Perhaps the best news about the savings and loan industry's future is that there appears to be one.
But there's no guarantee.
At the end of 1979, there were 4,684 savings associations nationwide; by the end of last year, there were 3,391, according to the Federal Home Loan Bank Board, which supervises savings and loans. And although the profit picture of the remaining institutions has improved markedly this year, many remain perilously low in net worth.
The principal factor behind the thrifts' improved earnings -- the second quarter was the industry's best since 1979 -- has been the moderation of interest rates. And if, as many economists foresee, these rates remain close to current levels, the industry will be able to devote itself to the repositioning and restructuring most analysts agree it needs, rather than to crisis management.
"At least from a strict financial point of view, circumstances now appear better than at any other time in the last five years for the savings institution industry as a whole," Eric I. Hemel, director of the bank board's Office of Policy and Economic Research, told the House Banking Committee last week.
"Interest rates are down dramatically," he said, and the difference between the average return on thrifts' assets and the cost of their liabilities "is probably in the process of reaching an all-time high in the third quarter of 1985."
The industry has been in desperate need of some respite from the combined pressures of deregulation and high interest rates. Long a highly specialized industry insulated by government regulation from marketplace forces, the S&Ls in the past five years have been thrown off the pier and told they had better learn to swim.
"There is no question," Bill Sinclair, president of Washington Federal Savings & Loan, noted recently, " . . . that the game has changed. Thrift executives can no longer sit back in tufted burgundy leather chairs and yea or nay loans. With the competition coming from financial giants, the game is more like pool hall hustle rather than country club golf."

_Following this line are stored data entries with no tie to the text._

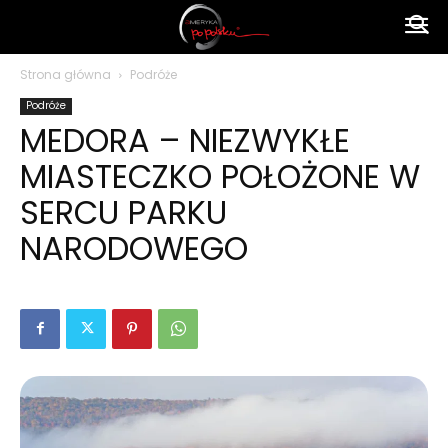
Ameryka
Strona główna
Podróże
Podróże
po
MEDORA – NIEZWYKŁE
MIASTECZKO POŁOŻONE W
polsku
SERCU PARKU
NARODOWEGO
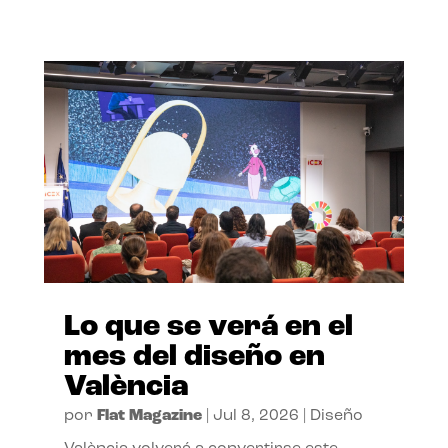
Lo que se verá en el
mes del diseño en
València
por
Flat Magazine
|
Jul 8, 2026
|
Diseño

Some of these newly minted pool-hall hustlers, however, have been hustling with the federal government's money, in the form of the federal insurance behind deposits. And both Congress and industry regulators are now studying ways to protect the insurance system without so restricting the S&Ls that they are unable to compete.
Thus, despite the improved financial picture, the coming year shapes up as one of continuing, though less spectacular, change in the industry. Further restrictions -- though not "reregulation" -- through the Federal Savings and Loan Insurance Corp. seem likely, while the S&L executives grope for a path to stability.
Sinclair, in a recent article in Mortgage Banking magazine, described a strategy of "niche banking" -- in Washington Federal's case, specializing in real estate. Rather than getting into other lines of business, "management wanted to rely on what it knew best," he said.
At the other end of the spectrum, G. Thomas Willis, an industry specialist with Price Waterhouse accounting firm, sees consolidation as the best approach. Only large institutions will be able to attract the management talent necessary to operate in the deregulated environment.
But both outside observers and those inside the industry agree that unless thrifts make use of the window that interest rates have opened to revise their loan portfolios and find profitable business lines, it is only a matter of time before they find themselves back on the slippery slope to insolvency.